Saturday, February 19, 2011

Don't Knock Unless You Already Have The Keys

DHS 177



Kanjisai Bossa
Gyōjin hannya haramita ji
Shō ken go un kai kū

The Heart Sutra is a beautiful text but you'd think that after reading through it and thinking about it year after year i'd get tired of it, be willing and ready to move on to something else at some point in time. Surprisingly, i'm not.

It starts out so deceptively simple: Kanjisai Bosatsu (also known as Kannon, in Japanese, and Avalokiteshvara, in Sanskrit) is practicing the Prajna Paramita; the paramita of wisdom, the Perfection of Wisdom. Actually, not just the prajna paramita, but the profound prajna paramita. The important point here, though, is that the sutra makes clear right at the very beginning that the key to the doors we hope to pass through lie in practice; not scholarly research, not theoretical debates, not books, CDs, DVDs, talks, or anything else that is intellectual in nature, but practice. That's the door Kanjisai Bosatsu is telling us to go through.

For years my practice was, well... "my" practice; I did it, I benefitted from it, it effected only me. Over the years, though, it slowly evolved into a wider practice. This practice was still focused on me, but at the same time it indirectly involved everyone else that came into contact with me, even though they didn't realize it. Then, after many more years, it ever more slowly evolved into just practice; a practice that didn't involve me any more or any less than it involved the mailperson that delivers mail to people in Billings, Montana, or a bank clerk in Guangzhou, China — in other words, it involved everyone and everything even though it manifested at a particular time and a particular place called me. Practice became something that i participated in rather than something i did.

And, that's what Kanjisai Bosatsu (the Bodhisattva Kanjizai) was doing — he was participating in the deeply profound practice of the Paramita of Wisdom. Wisdom doesn't mean to imply that because he was a bodhisattva he was incredibly learned and knew all of the Buddhist literature and theory inside out, like a gray-haired wise old man, no, it means that he understood what the Buddha understood, that he saw reality through the same eyes that the Buddha saw it, that he was aware of the sham that most people pass off as "life."

Wisdom means that he understood emptiness and impermanence and how all life is defined by these concepts, how everything is nothing but emptiness and impermanence, and yet, at the same time, how everything is at the same time dual, divided, and apparently self-existent. Wisdom doesn't mean you threw away the concept of apparent reality and have moved up to the bigger and better concept of ultimate reality. Wisdom means that you can see reality for what it really is, which is non-dual duality, which is impermanence lasting countless eons, which is both apparent reality and ultimate reality, at one and the same time, at no time, here, nowhere, in your life, and in absolutely nobody's life.

As he was sitting in meditation (probably) and participating in this mysterious process of non-dual duality, he saw that the five skandhas, the five heaps, are also empty.
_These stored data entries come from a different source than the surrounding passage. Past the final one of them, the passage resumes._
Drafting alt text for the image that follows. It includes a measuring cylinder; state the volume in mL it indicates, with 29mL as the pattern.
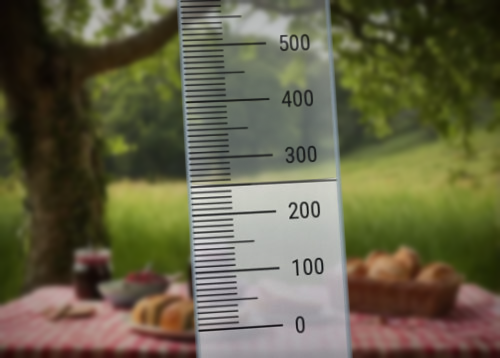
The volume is 250mL
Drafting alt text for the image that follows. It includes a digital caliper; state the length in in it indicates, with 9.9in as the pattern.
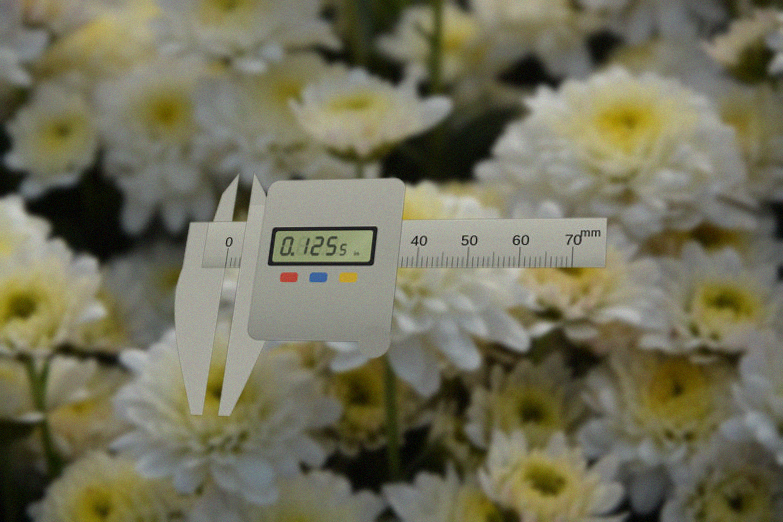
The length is 0.1255in
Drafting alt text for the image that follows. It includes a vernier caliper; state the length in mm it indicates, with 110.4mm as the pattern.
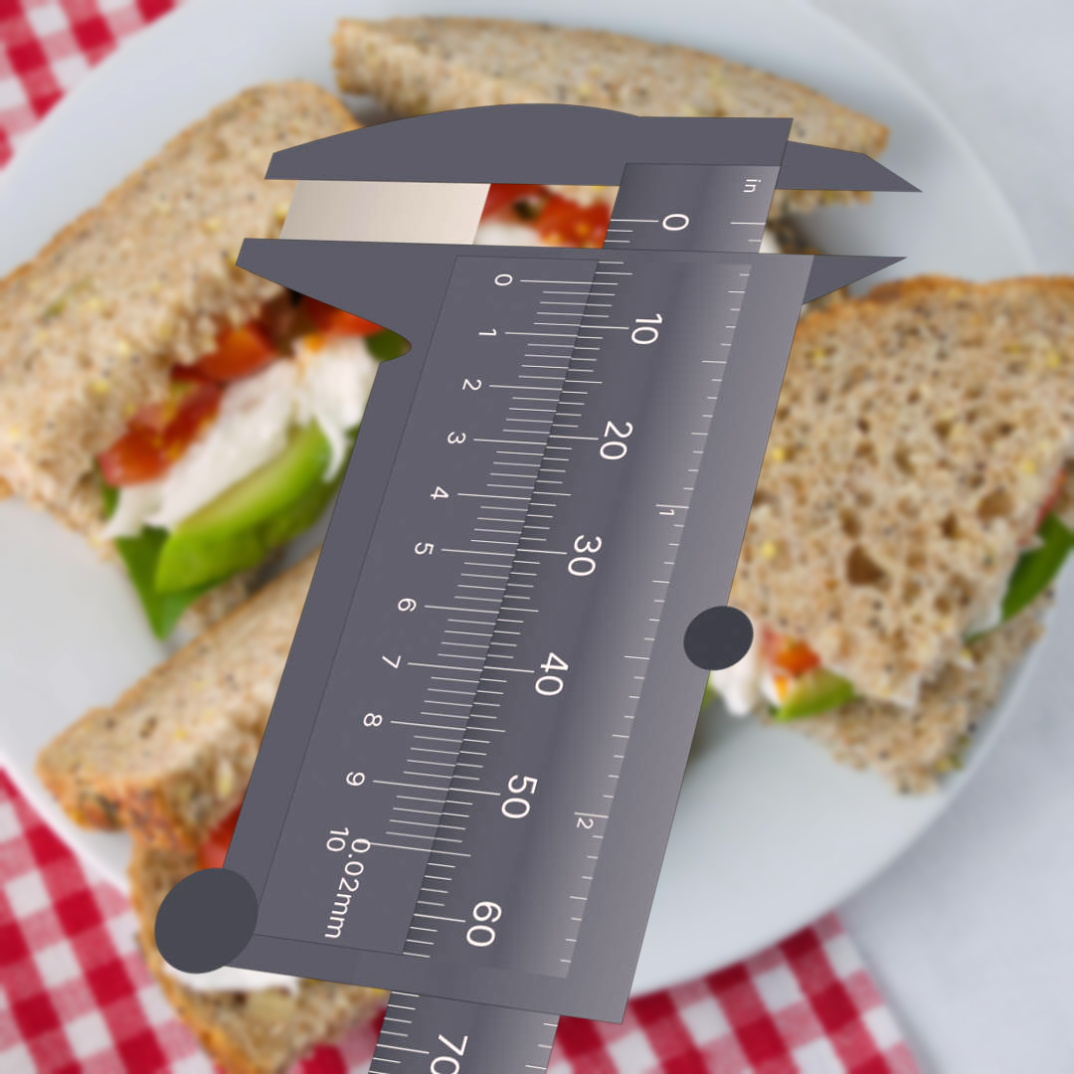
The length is 6.0mm
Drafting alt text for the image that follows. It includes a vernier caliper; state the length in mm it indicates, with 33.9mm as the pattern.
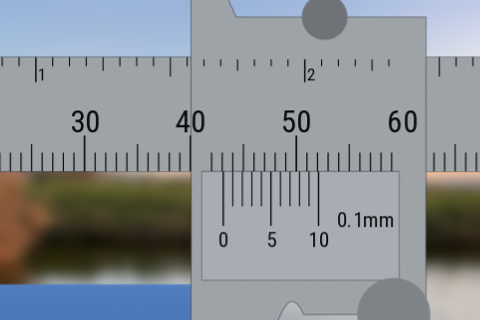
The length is 43.1mm
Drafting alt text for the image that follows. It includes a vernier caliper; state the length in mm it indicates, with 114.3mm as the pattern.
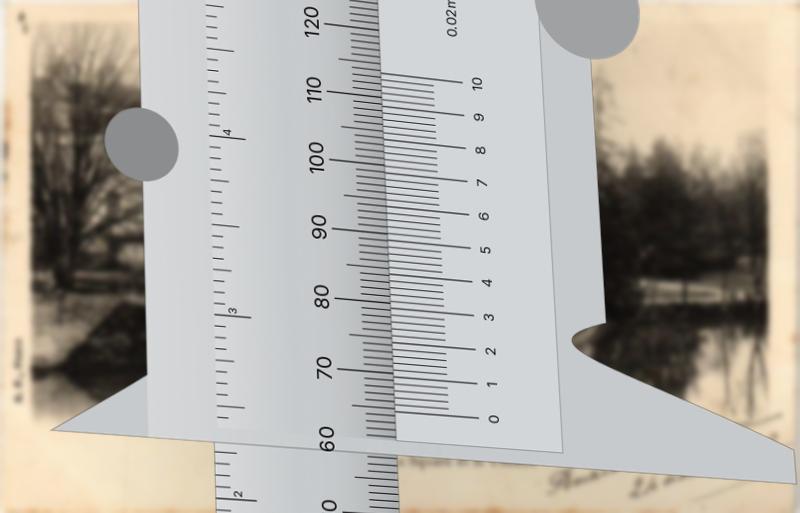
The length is 64.6mm
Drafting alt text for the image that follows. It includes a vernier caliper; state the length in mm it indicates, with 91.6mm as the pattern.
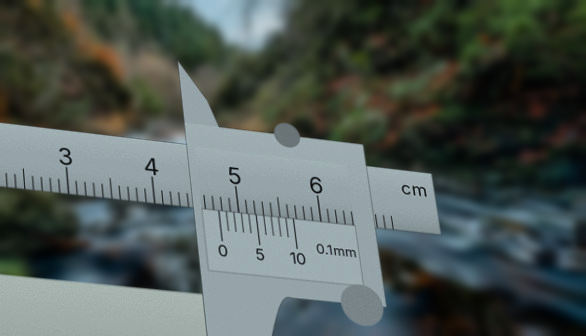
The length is 47.6mm
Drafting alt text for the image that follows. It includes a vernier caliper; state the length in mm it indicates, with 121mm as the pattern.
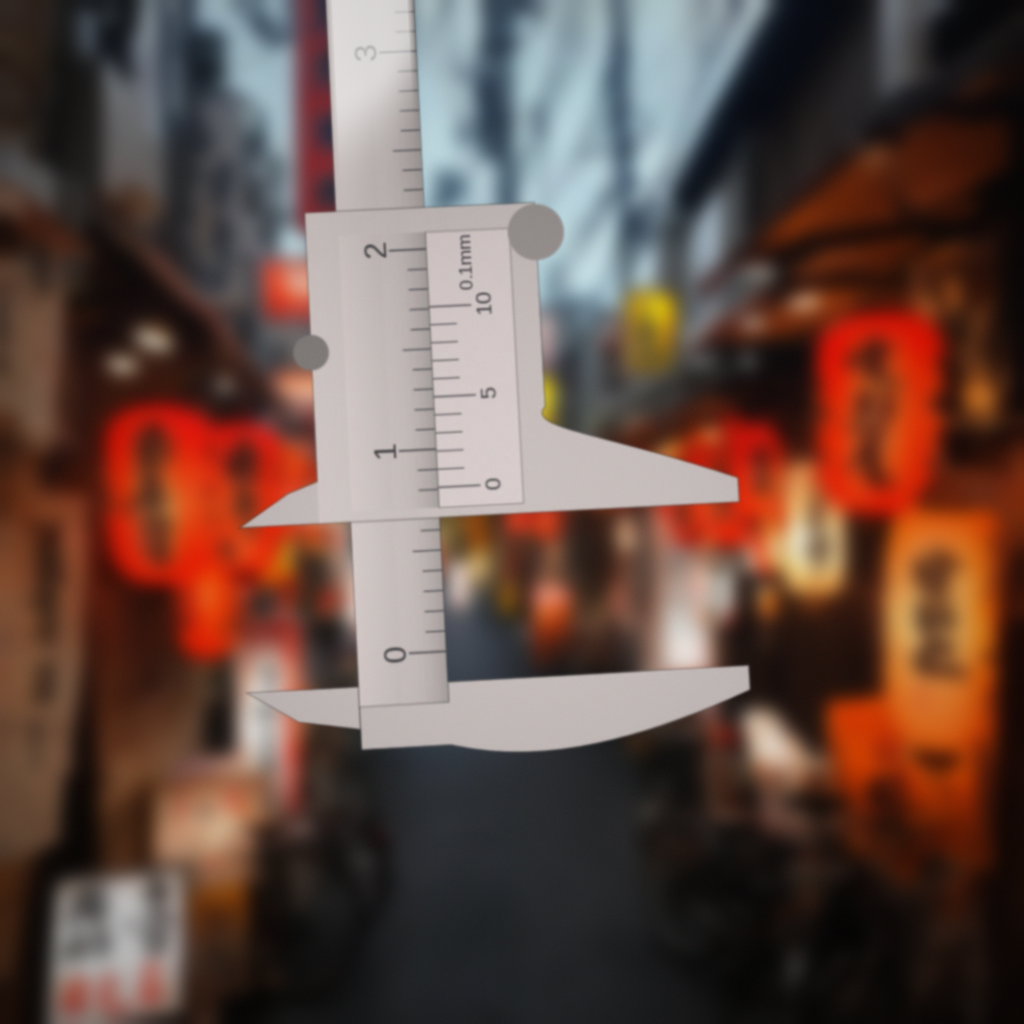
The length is 8.1mm
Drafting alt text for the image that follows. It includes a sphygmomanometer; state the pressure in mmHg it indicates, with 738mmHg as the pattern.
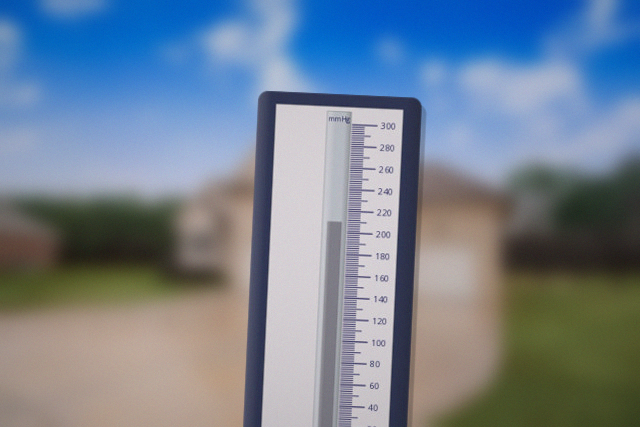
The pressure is 210mmHg
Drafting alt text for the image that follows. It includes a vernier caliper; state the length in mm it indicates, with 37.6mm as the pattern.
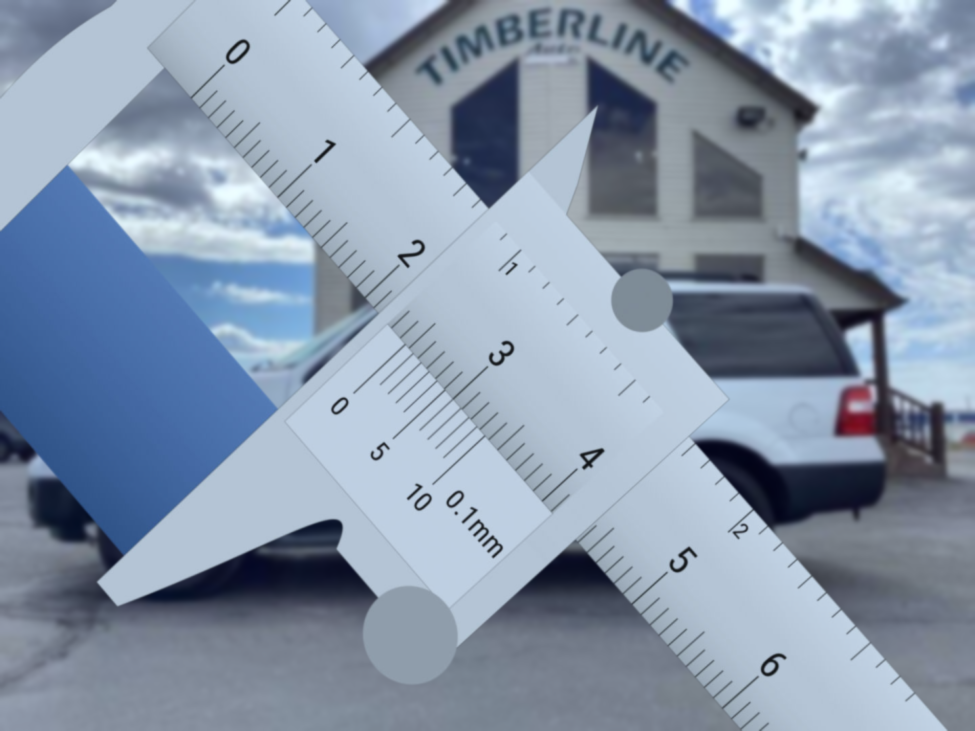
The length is 24.6mm
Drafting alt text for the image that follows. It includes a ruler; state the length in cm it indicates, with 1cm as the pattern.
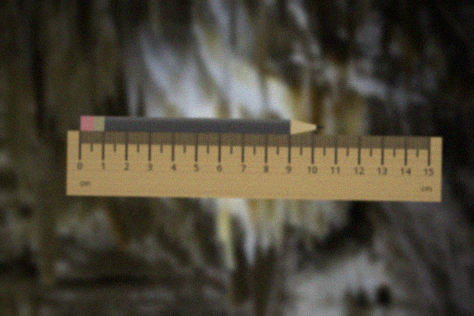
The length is 10.5cm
It's not that everything is empty of any self-inherent existence and composed solely of the five skandhas, but that that is true AND that the five skandhas themselves are also empty. Everything, with no exceptions is empty. Why? Because everything is one reality and that one reality is empty. You can't say that everything is empty except the skandhas or you are still mired in the world of duality. In a non-dual reality, if you say anything is empty of inherent existence, then by definition you are saying that reality, in total, in its oneness, is empty of inherent existence.

So that's where this beautiful document starts — on your zafu and out of your head. We are told, while still standing at the front door, that if we want to enter we have to accept two principles: the entire journey is predicated on practice and the entirety of everything is one and empty. If you don't accept those, you might as well just move on and knock on another door because those are the keys to the door of the Heart Sutra.